Plus généralement, le programme de recherche Blanche ou l’Oubli a pour objectif de contribuer au développement d’un champ de recherche autour de la culture typographique (appliquée en l’occurrence au domaine de l’édition).
1. Ce titre est emprunté au roman éponyme de Louis Aragon, paru dans la collection « Blanche » en 1967.
2. Ce projet de recherche est né d’une discussion entre John Morgan et Jean-Marie Courant qui ont constaté leur intérêt partagé pour la collection « Blanche » des éditions Gallimard. Ils s’étonnèrent que l’histoire de la mise en forme graphique de la « Blanche » n’est jamais été menée de façon approfondie.

**Série d'exercices**
- A) Résumez le texte fourni en deux phrases.
- B) Répondez aux questions suivantes d'après le texte fourni :
(i) À quel domaine la culture typographique est-elle appliquée dans ce programme ?
(ii) En quelle année le roman de Louis Aragon est-il paru ?
(iii) Quelles éditions publient la collection « Blanche » ?
- C) Dans le texte fourni, présentez sous forme de liste les faits principaux du paragraphe qui commence par « Ce projet de recherche est né ».
Appuyez-vous uniquement sur le texte fourni.

**Entrées extraites**
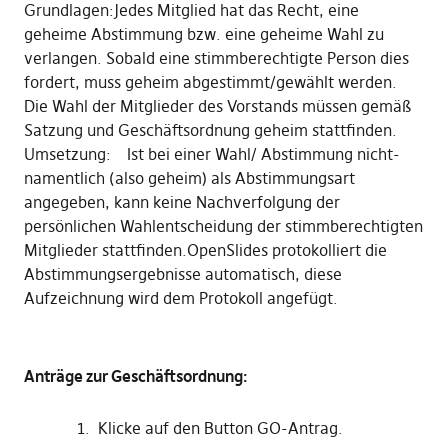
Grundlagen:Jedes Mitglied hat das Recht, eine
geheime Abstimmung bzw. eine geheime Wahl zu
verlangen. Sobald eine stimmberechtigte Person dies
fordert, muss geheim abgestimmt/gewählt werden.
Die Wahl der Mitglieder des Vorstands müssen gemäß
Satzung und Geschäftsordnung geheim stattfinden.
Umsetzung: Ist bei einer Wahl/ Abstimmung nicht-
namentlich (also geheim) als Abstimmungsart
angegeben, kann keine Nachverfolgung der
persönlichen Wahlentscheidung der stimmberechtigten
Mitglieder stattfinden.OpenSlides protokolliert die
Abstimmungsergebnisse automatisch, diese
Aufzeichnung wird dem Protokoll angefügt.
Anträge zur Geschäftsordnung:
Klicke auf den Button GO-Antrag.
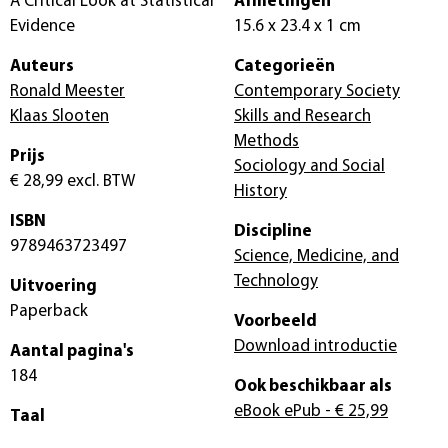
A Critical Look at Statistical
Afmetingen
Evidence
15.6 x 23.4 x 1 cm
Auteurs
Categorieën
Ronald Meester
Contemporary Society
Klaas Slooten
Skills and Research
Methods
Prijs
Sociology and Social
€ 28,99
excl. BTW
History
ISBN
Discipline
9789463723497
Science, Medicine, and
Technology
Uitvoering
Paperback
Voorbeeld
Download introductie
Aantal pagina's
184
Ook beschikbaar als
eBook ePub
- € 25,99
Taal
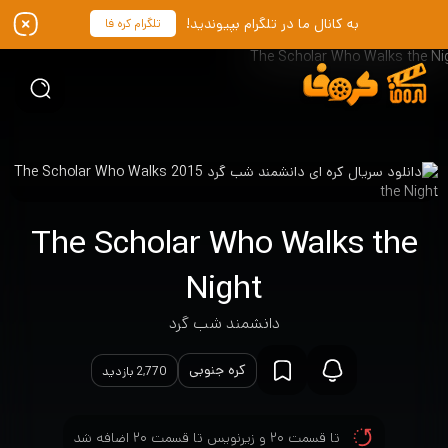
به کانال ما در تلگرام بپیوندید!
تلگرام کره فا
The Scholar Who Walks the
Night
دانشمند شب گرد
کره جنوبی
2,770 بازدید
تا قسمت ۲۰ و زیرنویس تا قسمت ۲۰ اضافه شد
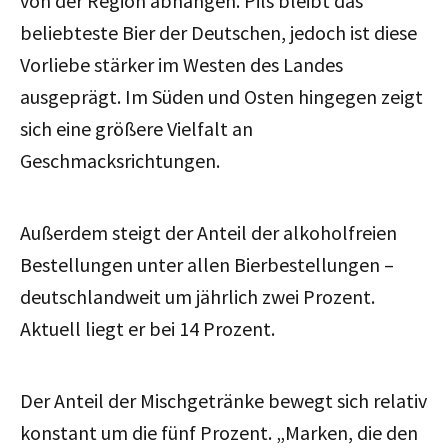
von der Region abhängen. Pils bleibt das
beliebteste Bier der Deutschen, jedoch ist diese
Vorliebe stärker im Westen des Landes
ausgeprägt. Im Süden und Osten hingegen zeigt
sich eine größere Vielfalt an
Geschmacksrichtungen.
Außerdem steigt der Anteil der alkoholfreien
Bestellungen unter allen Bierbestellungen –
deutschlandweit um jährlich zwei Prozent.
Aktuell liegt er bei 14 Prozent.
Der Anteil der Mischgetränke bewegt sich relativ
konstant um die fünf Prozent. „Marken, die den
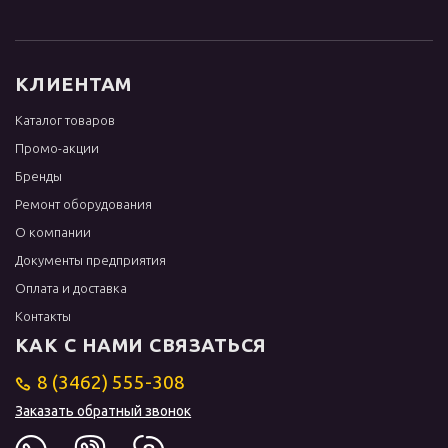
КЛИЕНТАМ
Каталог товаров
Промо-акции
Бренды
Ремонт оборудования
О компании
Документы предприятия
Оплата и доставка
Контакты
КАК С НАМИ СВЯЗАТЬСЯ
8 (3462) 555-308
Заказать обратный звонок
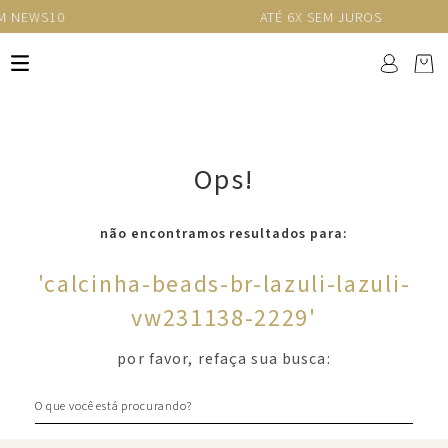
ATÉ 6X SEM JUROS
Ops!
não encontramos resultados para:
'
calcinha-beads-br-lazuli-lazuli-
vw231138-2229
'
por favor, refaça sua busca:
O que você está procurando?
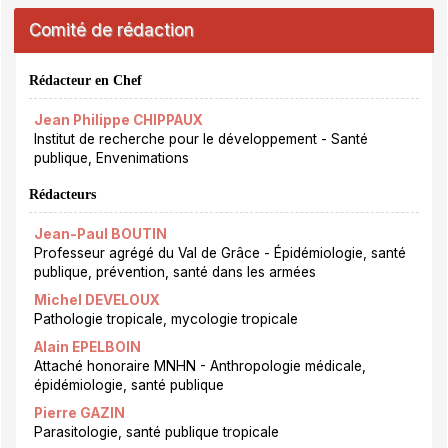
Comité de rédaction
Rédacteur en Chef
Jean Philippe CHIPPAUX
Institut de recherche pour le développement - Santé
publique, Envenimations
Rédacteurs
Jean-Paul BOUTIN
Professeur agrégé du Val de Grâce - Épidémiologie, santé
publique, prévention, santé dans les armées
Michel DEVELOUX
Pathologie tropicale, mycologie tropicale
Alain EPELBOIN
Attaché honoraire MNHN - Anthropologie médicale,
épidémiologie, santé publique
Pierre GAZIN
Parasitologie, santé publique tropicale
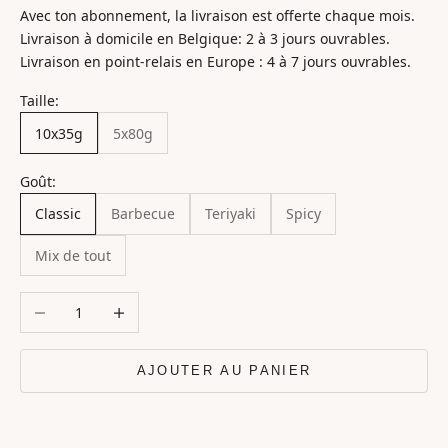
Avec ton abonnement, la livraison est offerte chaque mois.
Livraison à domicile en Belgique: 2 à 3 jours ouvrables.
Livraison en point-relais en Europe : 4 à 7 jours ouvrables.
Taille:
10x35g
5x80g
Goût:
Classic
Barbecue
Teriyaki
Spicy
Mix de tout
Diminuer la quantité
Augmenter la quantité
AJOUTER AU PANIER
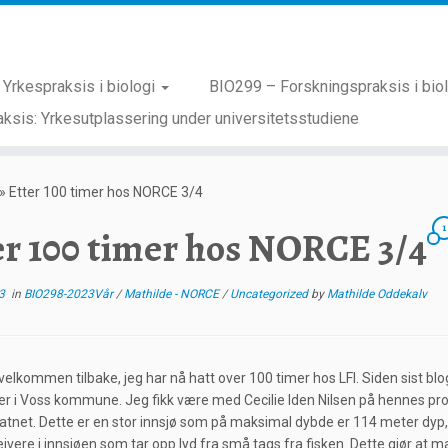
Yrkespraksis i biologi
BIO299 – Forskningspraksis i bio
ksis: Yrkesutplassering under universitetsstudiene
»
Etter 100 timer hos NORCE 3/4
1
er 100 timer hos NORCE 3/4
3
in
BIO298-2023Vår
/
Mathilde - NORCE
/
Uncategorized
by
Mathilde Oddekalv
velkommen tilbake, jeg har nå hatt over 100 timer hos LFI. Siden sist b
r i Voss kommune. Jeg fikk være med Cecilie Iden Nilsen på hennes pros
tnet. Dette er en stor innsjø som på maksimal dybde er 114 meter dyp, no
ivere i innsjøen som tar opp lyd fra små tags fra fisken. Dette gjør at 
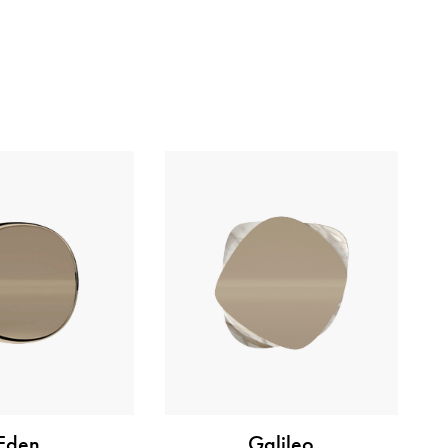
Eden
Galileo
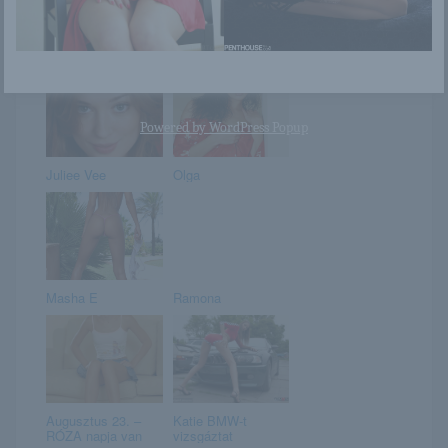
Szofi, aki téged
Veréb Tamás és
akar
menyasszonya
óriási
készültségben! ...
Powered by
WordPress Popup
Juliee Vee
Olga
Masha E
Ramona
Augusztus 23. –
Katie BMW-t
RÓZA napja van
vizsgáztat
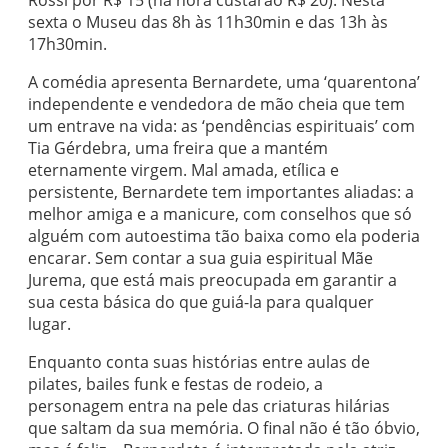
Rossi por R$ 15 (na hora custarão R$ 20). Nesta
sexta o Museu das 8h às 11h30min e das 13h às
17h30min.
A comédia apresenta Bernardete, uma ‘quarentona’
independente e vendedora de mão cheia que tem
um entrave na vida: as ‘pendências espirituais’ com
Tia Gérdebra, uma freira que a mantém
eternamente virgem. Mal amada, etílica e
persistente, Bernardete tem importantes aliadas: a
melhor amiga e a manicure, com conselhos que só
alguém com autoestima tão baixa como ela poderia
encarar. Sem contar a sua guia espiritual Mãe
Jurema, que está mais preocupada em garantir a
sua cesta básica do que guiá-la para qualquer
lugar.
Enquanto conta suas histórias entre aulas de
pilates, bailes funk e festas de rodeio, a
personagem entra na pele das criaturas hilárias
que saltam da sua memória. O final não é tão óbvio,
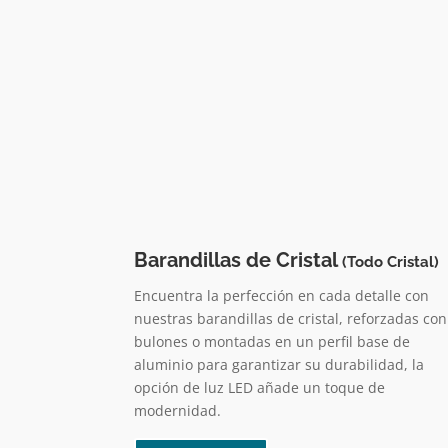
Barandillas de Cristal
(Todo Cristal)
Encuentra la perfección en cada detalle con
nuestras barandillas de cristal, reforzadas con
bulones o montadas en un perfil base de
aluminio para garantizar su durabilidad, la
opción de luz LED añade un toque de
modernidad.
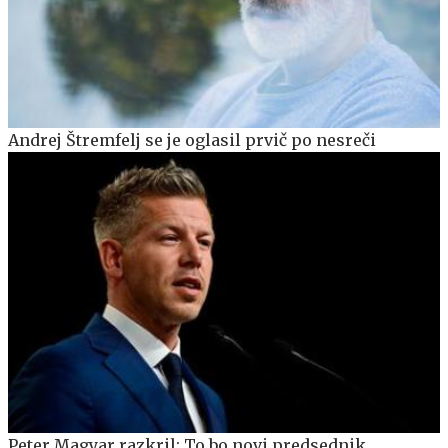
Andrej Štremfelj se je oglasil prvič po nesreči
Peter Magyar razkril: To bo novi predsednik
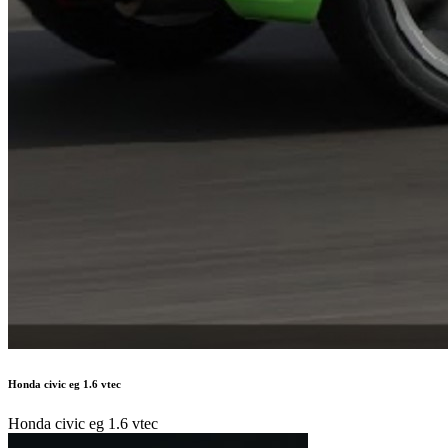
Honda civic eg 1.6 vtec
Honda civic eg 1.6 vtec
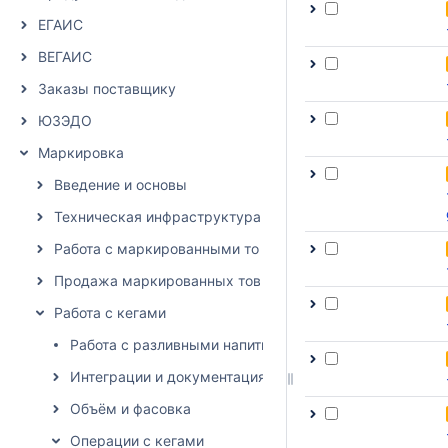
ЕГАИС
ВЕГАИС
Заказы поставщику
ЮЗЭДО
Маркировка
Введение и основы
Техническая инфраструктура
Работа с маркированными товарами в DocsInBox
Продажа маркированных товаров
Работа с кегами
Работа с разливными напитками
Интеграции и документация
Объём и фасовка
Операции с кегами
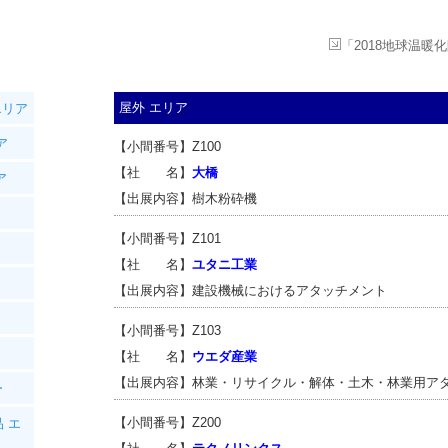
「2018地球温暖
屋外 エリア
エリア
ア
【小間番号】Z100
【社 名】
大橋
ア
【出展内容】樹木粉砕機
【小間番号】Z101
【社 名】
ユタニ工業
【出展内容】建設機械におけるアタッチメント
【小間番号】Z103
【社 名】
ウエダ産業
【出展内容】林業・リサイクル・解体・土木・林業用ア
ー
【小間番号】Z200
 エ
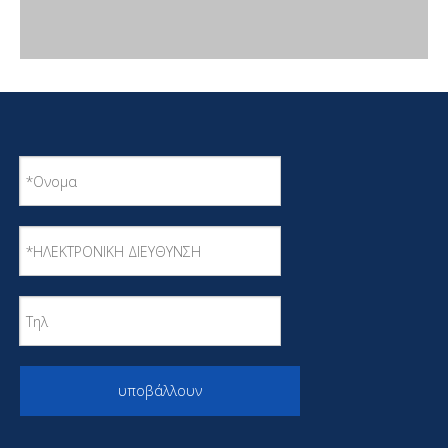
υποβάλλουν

**Réponses dans l'ordre**
- A) Le programme de recherche Blanche ou l'Oubli vise à contribuer au développement d'un champ de recherche sur la culture typographique, appliquée ici à l'édition. Son titre vient d'un roman de Louis Aragon paru dans la collection « Blanche » en 1967, et le projet est né d'une discussion entre John Morgan et Jean-Marie Courant, qui partageaient un intérêt pour cette collection des éditions Gallimard.

- B)
(i) Au domaine de l'édition.
(ii) En 1967.
(iii) Les éditions Gallimard.

- C)
- Origine : une discussion entre John Morgan et Jean-Marie Courant.
- Point commun : leur intérêt pour la collection « Blanche » des éditions Gallimard.
- Constat : l'histoire de la mise en forme graphique de la « Blanche » n'avait jamais été menée de façon approfondie.